Text zur Analyse =
☆ ☆ ☆ ☆
Gerüche sind nicht nur wichtig für Parfumeure, sondern auch für Historiker. Der Berliner Bodo Mrozek forscht zur Geruchsgeschichte der deutschen Teilung und weiß: Die Klischees vom stinkenden Osten und wohlriechenden Westen stimmen nicht. Von Anne Kohlick

rbb|24: Herr Mrozek, Sie forschen zur Geschichte der deutschen Teilung anhand von Gerüchen. Wie groß waren denn die Unterschiede zwischen Ost und West, die man riechen konnte?

Bodo Mrozek: Ich bin auf einen Artikel aus dem "Stern" gestoßen aus den frühen 1970er Jahren, in dem ein westdeutscher Journalist schreibt: Man dürfe nicht fragen, wie die DDR sei - man müsse es selbst sehen, schmecken, riechen. Er stellt also eine sensorische Differenz zwischen den beiden deutschen Staaten fest. Ende der 1970er wird das noch deutlicher: Da stellt die DDR die Heizungssysteme auf Braunkohle um, weil es Lieferengpässe gibt beim Öl aus der Sowjetunion. Dieser Geruch der Braunkohle-Verbrennung wird noch heute als typischer DDR-Duft beschrieben – obwohl auch in West-Berlin viel mit Braunkohle geheizt wurde.
☆ ☆ ☆ ☆
Entnommenes Material =
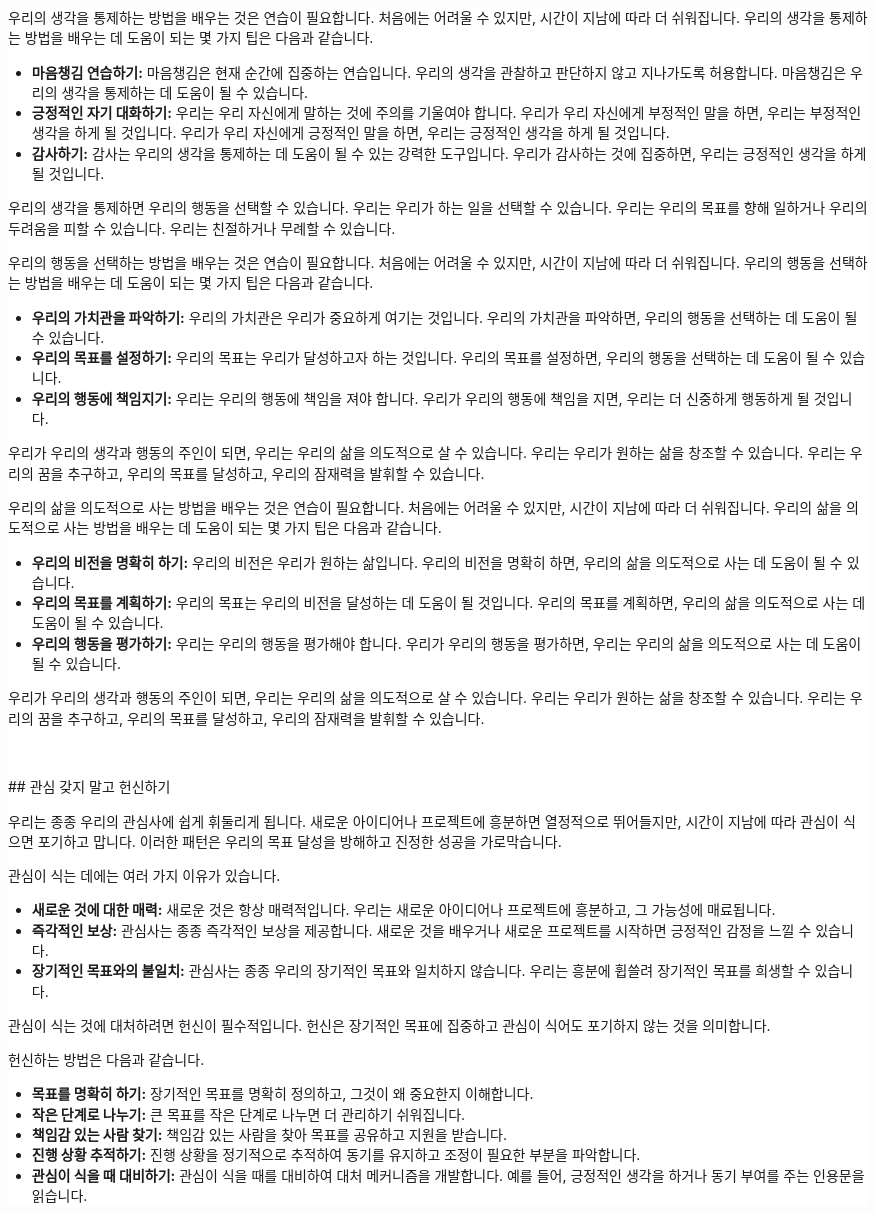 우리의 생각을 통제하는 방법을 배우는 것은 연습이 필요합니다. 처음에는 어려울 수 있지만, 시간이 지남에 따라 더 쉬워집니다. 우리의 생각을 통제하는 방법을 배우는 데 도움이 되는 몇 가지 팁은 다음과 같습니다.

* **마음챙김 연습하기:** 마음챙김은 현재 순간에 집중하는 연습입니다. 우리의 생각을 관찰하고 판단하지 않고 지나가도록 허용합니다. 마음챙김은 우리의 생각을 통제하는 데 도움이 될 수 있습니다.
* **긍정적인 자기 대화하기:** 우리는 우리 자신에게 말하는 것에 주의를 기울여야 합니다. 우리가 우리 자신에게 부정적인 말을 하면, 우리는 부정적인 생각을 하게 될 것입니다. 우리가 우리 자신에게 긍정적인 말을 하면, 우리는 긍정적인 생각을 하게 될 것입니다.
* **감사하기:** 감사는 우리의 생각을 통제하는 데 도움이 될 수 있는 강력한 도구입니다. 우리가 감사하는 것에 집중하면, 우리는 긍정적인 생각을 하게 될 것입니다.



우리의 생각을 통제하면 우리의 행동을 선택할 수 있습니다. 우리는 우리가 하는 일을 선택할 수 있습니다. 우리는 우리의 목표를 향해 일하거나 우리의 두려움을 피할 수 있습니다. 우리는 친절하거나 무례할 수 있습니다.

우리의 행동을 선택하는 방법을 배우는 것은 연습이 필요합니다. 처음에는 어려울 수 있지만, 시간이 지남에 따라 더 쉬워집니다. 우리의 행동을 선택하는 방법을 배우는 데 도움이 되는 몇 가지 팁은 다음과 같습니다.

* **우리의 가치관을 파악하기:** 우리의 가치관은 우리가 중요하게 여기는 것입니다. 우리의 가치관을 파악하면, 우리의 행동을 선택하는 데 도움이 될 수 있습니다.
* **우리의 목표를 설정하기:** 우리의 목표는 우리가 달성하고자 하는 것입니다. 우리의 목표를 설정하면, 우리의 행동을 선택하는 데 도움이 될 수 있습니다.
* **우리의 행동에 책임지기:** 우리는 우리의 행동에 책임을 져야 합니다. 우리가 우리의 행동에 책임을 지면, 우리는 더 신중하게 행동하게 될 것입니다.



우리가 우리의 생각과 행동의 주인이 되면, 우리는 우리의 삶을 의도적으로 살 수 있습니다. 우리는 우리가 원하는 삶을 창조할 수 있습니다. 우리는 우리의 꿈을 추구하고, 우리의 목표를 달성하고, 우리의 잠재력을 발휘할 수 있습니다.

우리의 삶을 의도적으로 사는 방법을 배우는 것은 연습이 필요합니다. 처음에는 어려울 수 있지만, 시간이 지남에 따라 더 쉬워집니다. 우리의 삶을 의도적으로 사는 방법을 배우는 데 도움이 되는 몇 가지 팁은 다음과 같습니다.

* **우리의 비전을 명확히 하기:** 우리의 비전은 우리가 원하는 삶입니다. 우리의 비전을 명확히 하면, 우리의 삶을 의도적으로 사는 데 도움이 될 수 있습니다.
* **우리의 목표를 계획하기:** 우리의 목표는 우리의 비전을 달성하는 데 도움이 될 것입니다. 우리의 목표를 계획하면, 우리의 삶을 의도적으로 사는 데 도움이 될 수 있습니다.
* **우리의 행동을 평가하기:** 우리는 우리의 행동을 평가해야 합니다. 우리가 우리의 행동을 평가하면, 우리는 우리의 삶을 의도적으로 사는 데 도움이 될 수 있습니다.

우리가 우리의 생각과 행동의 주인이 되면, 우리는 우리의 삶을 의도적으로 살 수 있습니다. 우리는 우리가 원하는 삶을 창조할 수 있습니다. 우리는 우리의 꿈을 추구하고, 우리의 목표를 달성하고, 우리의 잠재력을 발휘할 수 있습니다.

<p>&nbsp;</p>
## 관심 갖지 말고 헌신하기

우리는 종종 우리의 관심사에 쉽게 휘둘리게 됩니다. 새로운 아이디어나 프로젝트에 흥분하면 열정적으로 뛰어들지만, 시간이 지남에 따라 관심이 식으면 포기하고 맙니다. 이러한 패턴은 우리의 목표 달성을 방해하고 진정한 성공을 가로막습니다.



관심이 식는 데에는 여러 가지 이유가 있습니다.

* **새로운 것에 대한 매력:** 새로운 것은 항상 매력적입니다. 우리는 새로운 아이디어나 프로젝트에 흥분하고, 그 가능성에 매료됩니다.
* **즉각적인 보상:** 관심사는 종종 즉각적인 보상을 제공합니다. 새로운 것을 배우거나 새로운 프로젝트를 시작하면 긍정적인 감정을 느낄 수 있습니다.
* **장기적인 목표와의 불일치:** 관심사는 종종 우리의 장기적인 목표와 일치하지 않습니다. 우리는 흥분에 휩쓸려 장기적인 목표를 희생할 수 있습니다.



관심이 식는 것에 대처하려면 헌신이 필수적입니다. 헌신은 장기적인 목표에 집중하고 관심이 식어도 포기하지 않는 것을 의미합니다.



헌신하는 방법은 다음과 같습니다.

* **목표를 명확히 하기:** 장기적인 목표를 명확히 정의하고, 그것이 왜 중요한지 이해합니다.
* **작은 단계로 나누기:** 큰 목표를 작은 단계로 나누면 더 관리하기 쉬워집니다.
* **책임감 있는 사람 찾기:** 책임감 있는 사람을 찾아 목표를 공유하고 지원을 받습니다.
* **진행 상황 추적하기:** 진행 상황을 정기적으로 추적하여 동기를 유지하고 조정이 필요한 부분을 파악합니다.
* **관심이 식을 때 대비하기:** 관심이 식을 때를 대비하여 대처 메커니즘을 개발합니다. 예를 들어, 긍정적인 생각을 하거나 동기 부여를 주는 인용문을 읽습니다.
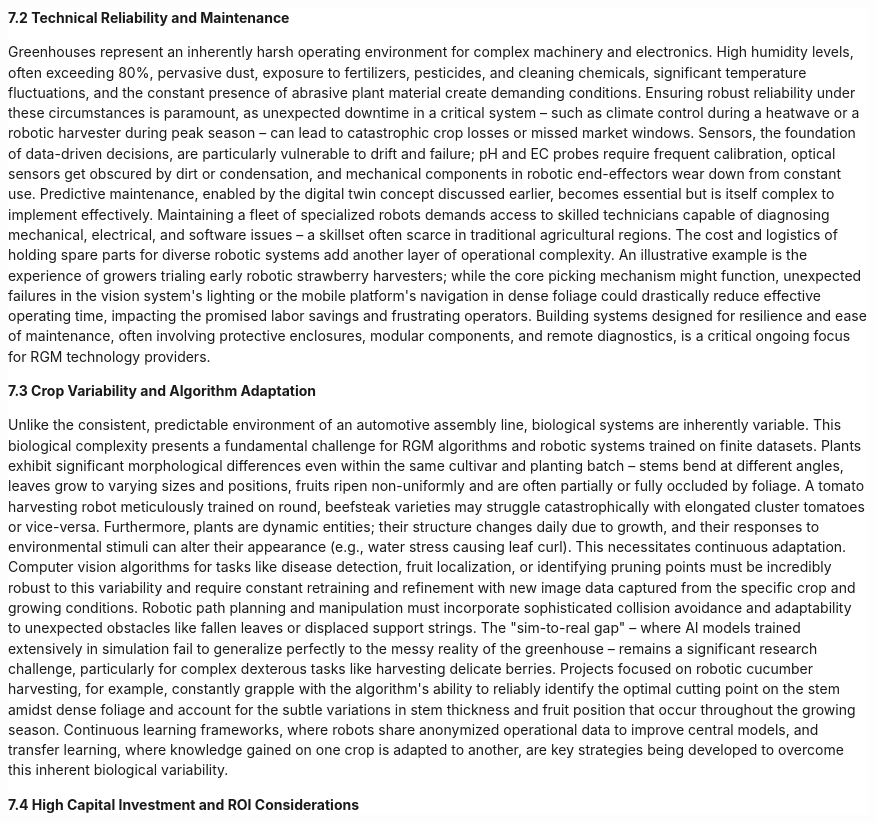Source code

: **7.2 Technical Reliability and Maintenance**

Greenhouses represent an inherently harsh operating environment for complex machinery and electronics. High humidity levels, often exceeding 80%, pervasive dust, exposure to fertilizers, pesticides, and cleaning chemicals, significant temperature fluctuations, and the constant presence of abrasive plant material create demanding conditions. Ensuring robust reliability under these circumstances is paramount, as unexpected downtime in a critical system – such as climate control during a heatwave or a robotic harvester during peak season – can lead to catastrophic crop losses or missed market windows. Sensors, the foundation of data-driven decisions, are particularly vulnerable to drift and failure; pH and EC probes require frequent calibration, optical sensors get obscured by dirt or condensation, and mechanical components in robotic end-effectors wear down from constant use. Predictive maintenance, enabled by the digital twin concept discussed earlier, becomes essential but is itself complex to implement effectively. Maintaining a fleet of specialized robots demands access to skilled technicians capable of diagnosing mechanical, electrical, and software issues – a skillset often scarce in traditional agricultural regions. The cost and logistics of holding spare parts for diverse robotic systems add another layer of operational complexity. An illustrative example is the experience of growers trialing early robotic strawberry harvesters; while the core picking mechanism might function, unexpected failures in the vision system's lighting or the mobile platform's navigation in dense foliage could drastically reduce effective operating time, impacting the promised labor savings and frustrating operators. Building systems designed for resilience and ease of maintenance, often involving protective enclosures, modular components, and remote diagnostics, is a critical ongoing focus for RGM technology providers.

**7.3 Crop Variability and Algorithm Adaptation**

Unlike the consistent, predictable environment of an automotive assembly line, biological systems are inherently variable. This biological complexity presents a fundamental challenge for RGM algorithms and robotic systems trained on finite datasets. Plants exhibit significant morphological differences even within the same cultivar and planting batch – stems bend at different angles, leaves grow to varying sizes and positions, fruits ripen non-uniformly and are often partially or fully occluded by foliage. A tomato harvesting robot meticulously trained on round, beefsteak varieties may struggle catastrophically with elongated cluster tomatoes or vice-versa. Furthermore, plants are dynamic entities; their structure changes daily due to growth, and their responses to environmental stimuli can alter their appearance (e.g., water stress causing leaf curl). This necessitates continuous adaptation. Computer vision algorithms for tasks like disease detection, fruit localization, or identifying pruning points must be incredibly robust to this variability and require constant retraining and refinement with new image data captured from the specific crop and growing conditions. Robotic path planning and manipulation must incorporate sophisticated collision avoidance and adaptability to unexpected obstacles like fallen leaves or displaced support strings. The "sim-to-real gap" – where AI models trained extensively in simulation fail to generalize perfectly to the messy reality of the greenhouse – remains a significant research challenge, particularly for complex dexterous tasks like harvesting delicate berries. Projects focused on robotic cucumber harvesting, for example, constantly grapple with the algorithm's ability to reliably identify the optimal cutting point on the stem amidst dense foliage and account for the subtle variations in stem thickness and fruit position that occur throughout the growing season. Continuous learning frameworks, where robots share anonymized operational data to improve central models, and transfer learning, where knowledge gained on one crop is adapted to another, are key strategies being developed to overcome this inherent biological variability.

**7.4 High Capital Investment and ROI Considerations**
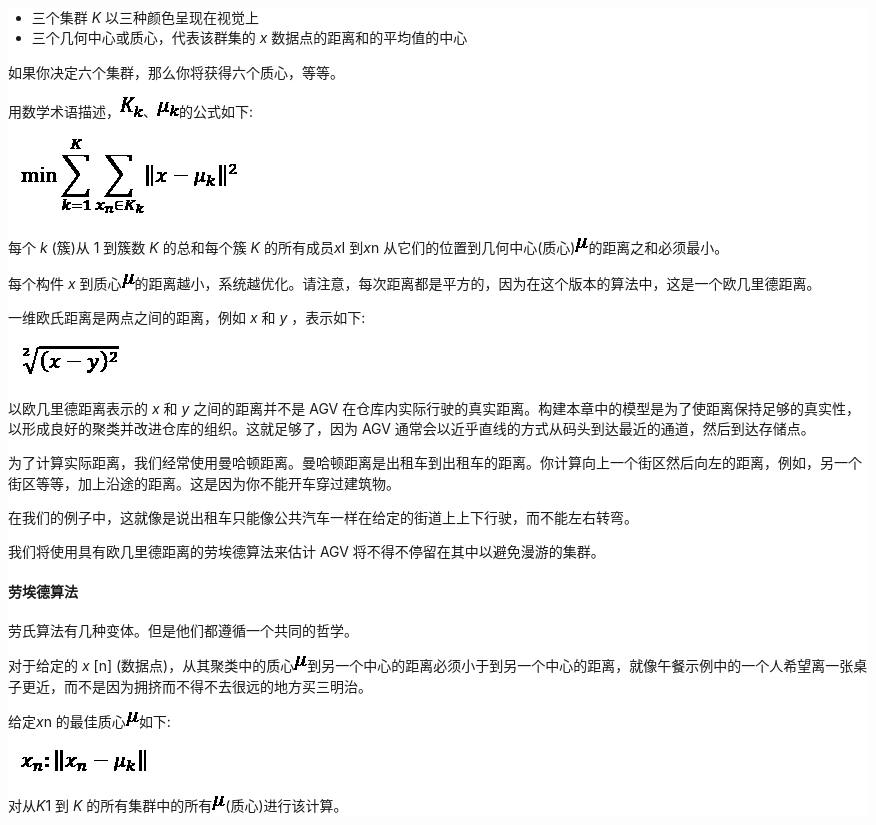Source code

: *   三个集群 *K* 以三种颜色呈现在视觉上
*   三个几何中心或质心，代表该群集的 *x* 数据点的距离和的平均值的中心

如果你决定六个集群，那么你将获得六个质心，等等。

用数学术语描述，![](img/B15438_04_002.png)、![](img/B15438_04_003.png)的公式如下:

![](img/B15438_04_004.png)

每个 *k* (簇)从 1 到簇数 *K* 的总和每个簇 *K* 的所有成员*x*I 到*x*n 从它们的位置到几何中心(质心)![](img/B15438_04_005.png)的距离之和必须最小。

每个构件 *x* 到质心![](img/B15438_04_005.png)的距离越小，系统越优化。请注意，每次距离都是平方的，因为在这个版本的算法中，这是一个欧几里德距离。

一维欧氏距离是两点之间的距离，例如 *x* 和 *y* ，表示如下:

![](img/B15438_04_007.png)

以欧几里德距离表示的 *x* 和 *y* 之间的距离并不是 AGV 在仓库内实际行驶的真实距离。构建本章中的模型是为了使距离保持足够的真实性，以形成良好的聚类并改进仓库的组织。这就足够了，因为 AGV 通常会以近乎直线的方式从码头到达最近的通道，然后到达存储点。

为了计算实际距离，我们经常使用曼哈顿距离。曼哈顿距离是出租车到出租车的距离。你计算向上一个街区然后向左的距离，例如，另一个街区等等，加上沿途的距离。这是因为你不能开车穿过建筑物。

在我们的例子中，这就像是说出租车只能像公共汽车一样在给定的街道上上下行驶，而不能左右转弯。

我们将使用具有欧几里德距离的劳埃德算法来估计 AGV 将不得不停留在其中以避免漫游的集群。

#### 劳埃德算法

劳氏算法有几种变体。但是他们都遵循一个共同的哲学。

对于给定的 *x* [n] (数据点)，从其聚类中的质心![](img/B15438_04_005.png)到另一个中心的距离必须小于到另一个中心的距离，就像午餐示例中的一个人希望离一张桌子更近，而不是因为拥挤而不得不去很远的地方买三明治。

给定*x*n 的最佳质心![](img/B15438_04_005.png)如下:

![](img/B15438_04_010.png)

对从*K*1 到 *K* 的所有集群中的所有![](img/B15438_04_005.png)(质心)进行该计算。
☆ ☆ ☆ ☆
Aufgaben =
1. Beantworten Sie zum Text über Gerüche und die deutsche Teilung folgende Fragen:
(a) Zu welchem Thema forscht Bodo Mrozek?
(b) In welcher Zeitschrift fand er den Artikel aus den frühen 1970er Jahren?
(c) Weshalb stellte die DDR Ende der 1970er Jahre ihre Heizungssysteme auf Braunkohle um?
2. Schreiben Sie aus den Zeilen den Abschnitt ab, der mit der Zeile beginnt, die „우리는 종종 우리의 관심사에“ enthält, und mit der Zeile endet, die „헌신하는 방법은 다음과 같습니다.“ enthält.
Der Text und die Zeilen stehen in keinem Zusammenhang miteinander.

Lösungen =
1.
(a) Zur Geruchsgeschichte der deutschen Teilung.
(b) Im „Stern“.
(c) Weil es Lieferengpässe beim Öl aus der Sowjetunion gab.

2.
우리는 종종 우리의 관심사에 쉽게 휘둘리게 됩니다. 새로운 아이디어나 프로젝트에 흥분하면 열정적으로 뛰어들지만, 시간이 지남에 따라 관심이 식으면 포기하고 맙니다. 이러한 패턴은 우리의 목표 달성을 방해하고 진정한 성공을 가로막습니다.



관심이 식는 데에는 여러 가지 이유가 있습니다.

* **새로운 것에 대한 매력:** 새로운 것은 항상 매력적입니다. 우리는 새로운 아이디어나 프로젝트에 흥분하고, 그 가능성에 매료됩니다.
* **즉각적인 보상:** 관심사는 종종 즉각적인 보상을 제공합니다. 새로운 것을 배우거나 새로운 프로젝트를 시작하면 긍정적인 감정을 느낄 수 있습니다.
* **장기적인 목표와의 불일치:** 관심사는 종종 우리의 장기적인 목표와 일치하지 않습니다. 우리는 흥분에 휩쓸려 장기적인 목표를 희생할 수 있습니다.



관심이 식는 것에 대처하려면 헌신이 필수적입니다. 헌신은 장기적인 목표에 집중하고 관심이 식어도 포기하지 않는 것을 의미합니다.



헌신하는 방법은 다음과 같습니다.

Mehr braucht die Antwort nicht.